1. A light emitting diode (LED) module comprising:

a plurality of LEDs which emit light; and

a metal substrate on which the LEDs are mounted and which includes a fixing part to be directly fixed to an outer frame,

wherein the metal substrate is a heat sink that absorbs heat generated by the LEDs.

2. The LED module as claimed in claim 1, wherein the LEDs are integrally formed with the metal substrate.

3. The LED module as claimed in claim 1, wherein the metal substrate comprises:

a first metal substrate on which the LEDs are mounted; and

a second metal substrate which includes the fixing part and absorbs heat generated by the LEDs.

4. The LED module as claimed in claim 3, wherein the first and the second metal substrates are adhered to each other by soldering.

5. The LED module as claimed in claim 1, wherein the fixing part comprises a through hole which is provided on a surface neighboring a surface of the metal substrate on which the LEDs are mounted.

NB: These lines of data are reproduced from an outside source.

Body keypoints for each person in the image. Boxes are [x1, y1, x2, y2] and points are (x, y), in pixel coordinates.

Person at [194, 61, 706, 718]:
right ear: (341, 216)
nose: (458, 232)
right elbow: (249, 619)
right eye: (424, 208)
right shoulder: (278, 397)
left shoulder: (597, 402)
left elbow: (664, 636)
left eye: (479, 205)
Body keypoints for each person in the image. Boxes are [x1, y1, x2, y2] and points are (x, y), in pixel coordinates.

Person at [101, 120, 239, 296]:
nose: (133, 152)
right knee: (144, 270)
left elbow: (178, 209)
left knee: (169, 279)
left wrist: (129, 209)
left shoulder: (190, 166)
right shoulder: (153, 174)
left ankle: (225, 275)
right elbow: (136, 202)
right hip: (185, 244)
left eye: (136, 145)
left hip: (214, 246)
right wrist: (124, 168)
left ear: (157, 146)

6. The LED module as claimed in claim 1, wherein the fixing part is a through hole which is formed on a surface opposite a surface of the metal substrate on which the LEDs are mounted.

7. The LED module as claimed in claim 1, wherein the metal substrate has a thickness ranging from two times to ten times larger than a width of the LEDs.

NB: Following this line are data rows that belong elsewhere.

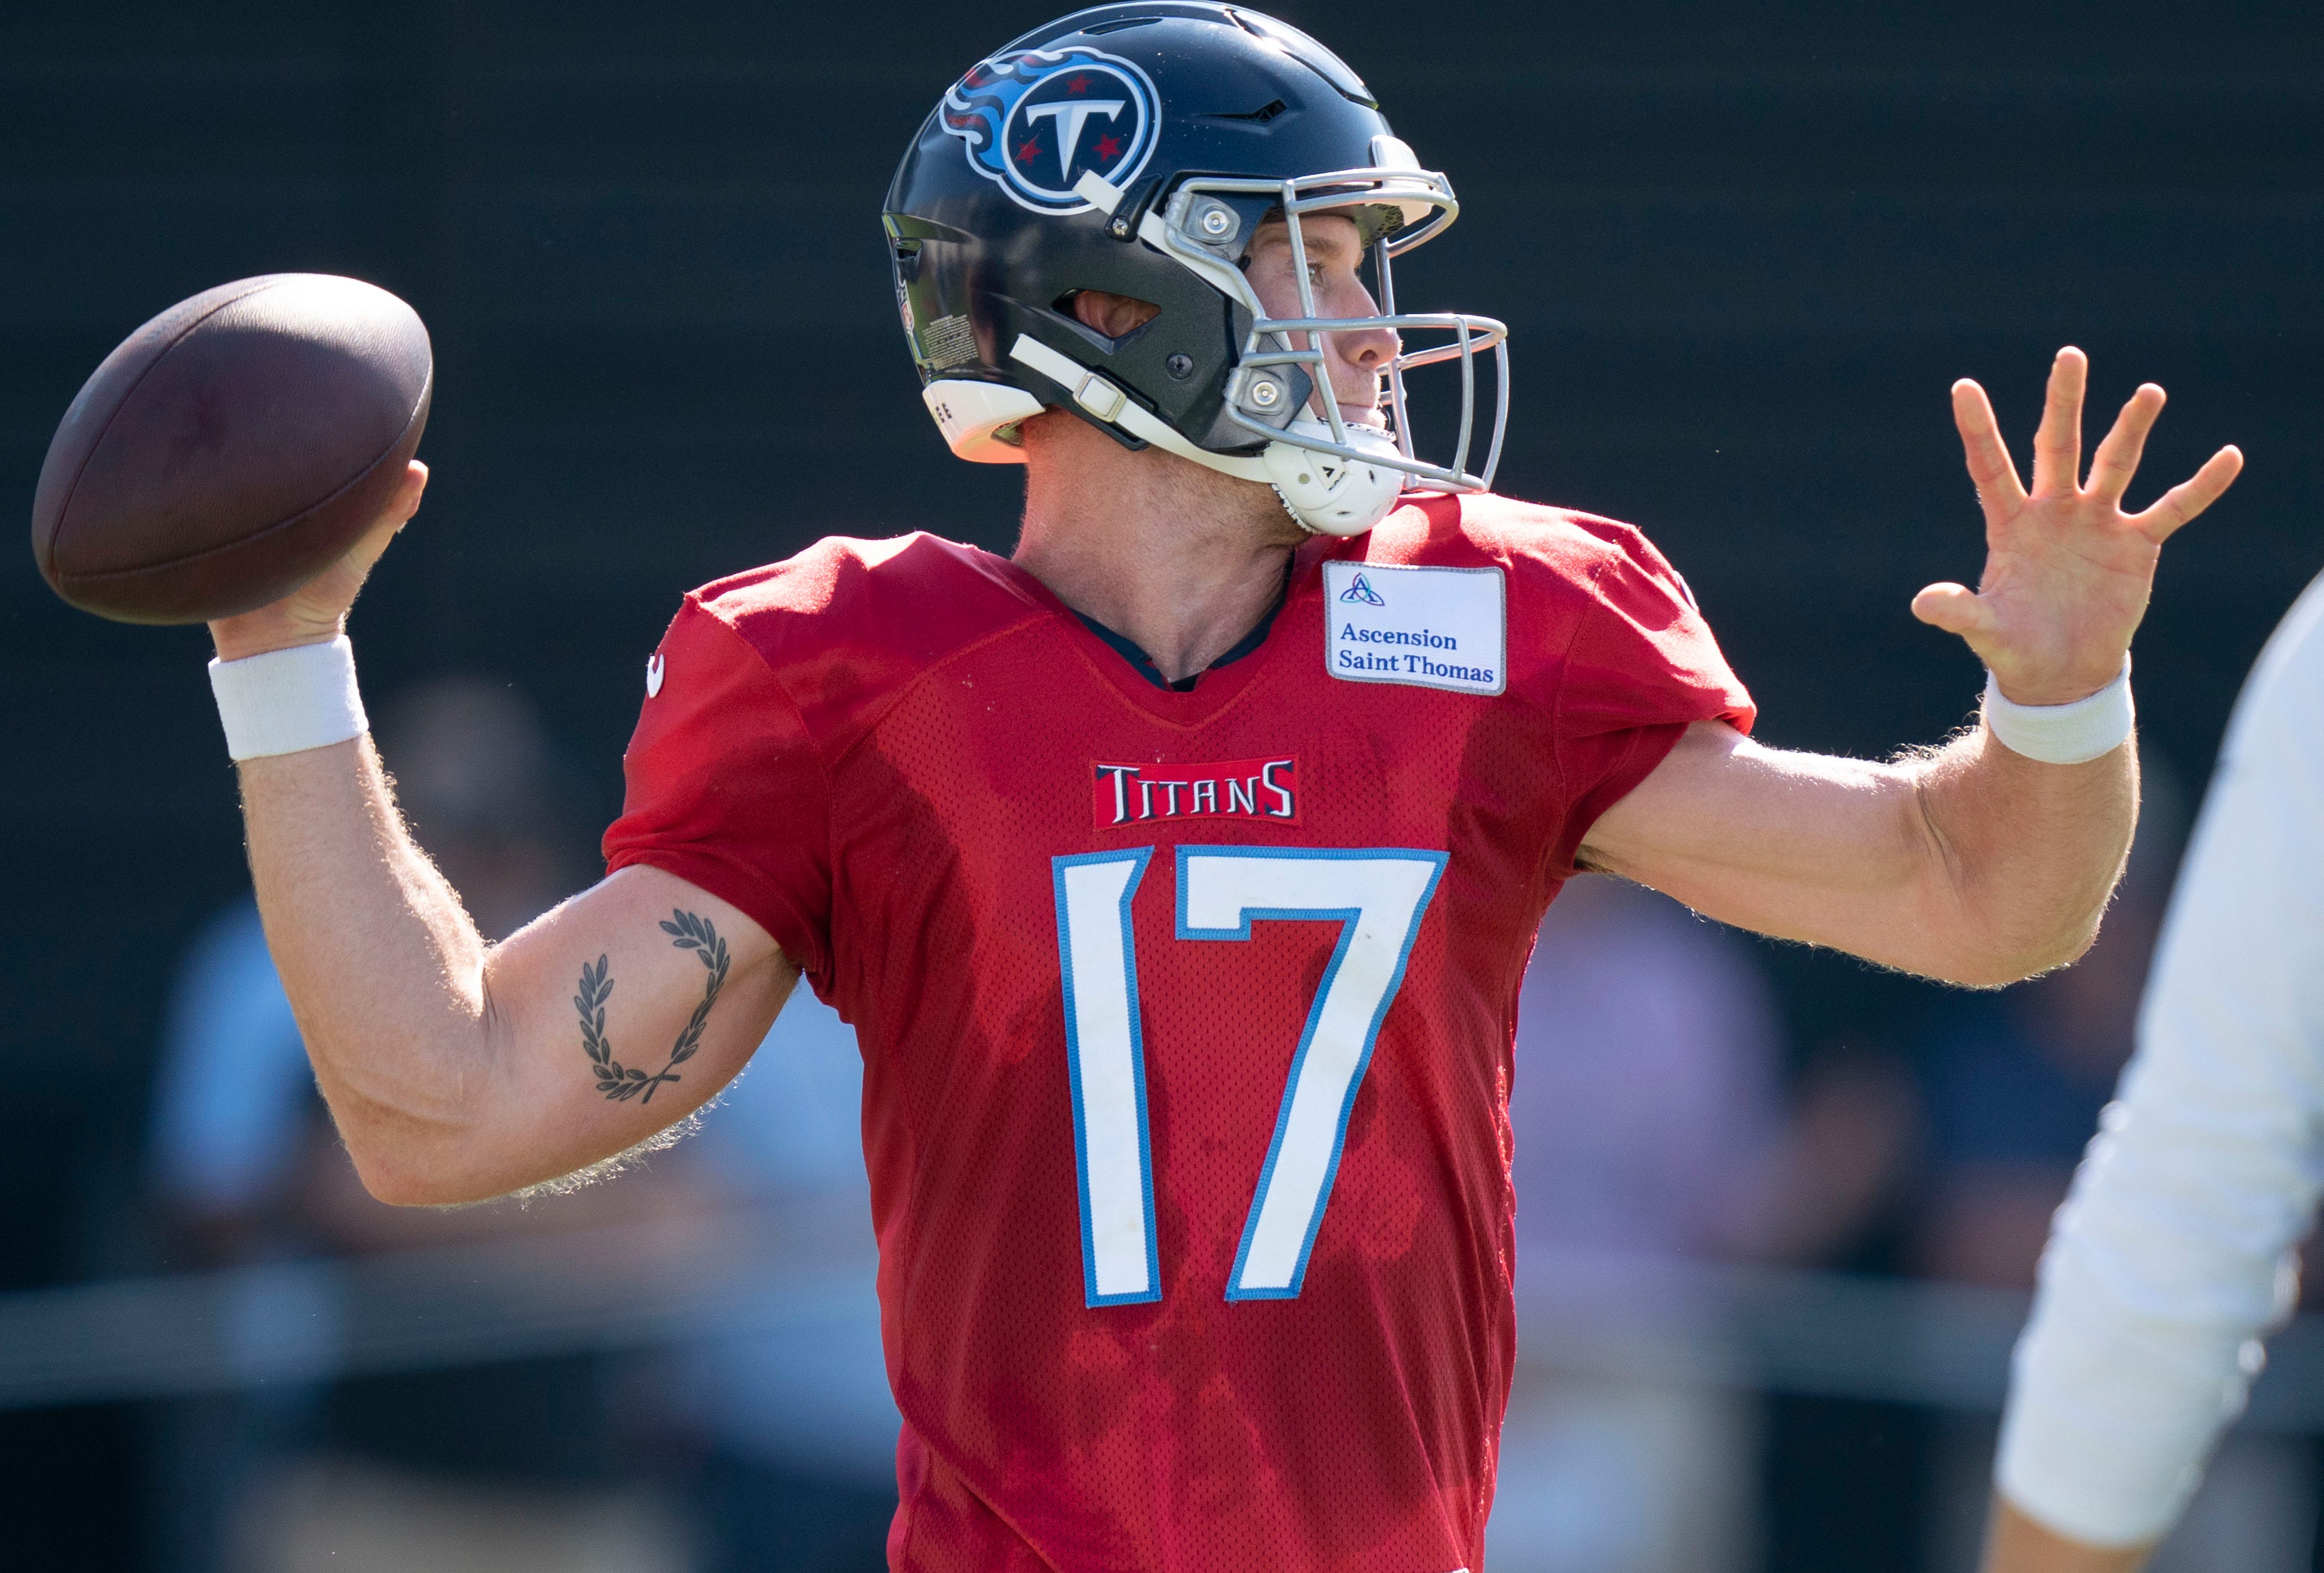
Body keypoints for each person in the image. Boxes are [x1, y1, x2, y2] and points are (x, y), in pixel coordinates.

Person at [186, 6, 2240, 1567]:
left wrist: (2061, 703)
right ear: (1114, 304)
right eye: (1318, 259)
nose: (1374, 322)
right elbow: (445, 1107)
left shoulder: (1490, 629)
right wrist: (282, 658)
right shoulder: (855, 677)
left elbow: (1987, 898)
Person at [1982, 574, 2324, 1573]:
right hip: (2025, 1423)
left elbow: (2197, 1211)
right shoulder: (1987, 1048)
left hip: (2225, 1443)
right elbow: (1965, 1245)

8. The LED module as claimed in claim 1, wherein the metal substrate has a shape which corresponds to the outer frame.

9. The LED module as claimed in claim 1, wherein the outer frame has a curved shape.

10. A liquid crystal display comprising:

a liquid crystal panel which displays an image;

a light emitting diode (LED) module which supplies light to the liquid crystal panel;

a light guide plate which guides light emitted from the LED module toward the liquid crystal panel; and

an outer frame,

wherein the LED module comprises:

a plurality of LEDs which emit light; and

a metal substrate on which the LEDs are mounted and which includes a fixing part to be directly fixed to the outer frame,

wherein the metal substrate is a heat sink that absorbs heat generated by the LEDs.

11. The liquid crystal display as claimed in claim 10, wherein the LEDs are integrally formed with the metal substrate.

12. The liquid crystal display as claimed in claim 10, wherein the metal substrate comprises:

a first metal substrate on which the LEDs are mounted; and

a second metal substrate which includes the fixing part and absorbs heat generated by the LEDs.

13. The liquid crystal display as claimed in claim 12, wherein the first and the second metal substrate are adhered to each other by soldering.

14. The liquid crystal display as claimed in claim 10, wherein the fixing part comprises a through hole which is provided on a surface neighboring a surface of the metal substrate on which the LEDs are mounted.

15. The liquid crystal display as claimed in claim 10, wherein the fixing part is a through hole which is formed on a surface opposite a surface of the metal substrate on which the LEDs are mounted.

16. The liquid crystal display as claimed in claim 10, wherein the metal substrate has a thickness ranging from two times to ten times larger than a width of the LEDs.

17. The LED module as claimed in claim 1, wherein the metal substrate has a shape which corresponds to the outer frame.

18. The LED module as claimed in claim 1, wherein the outer frame has a curved shape.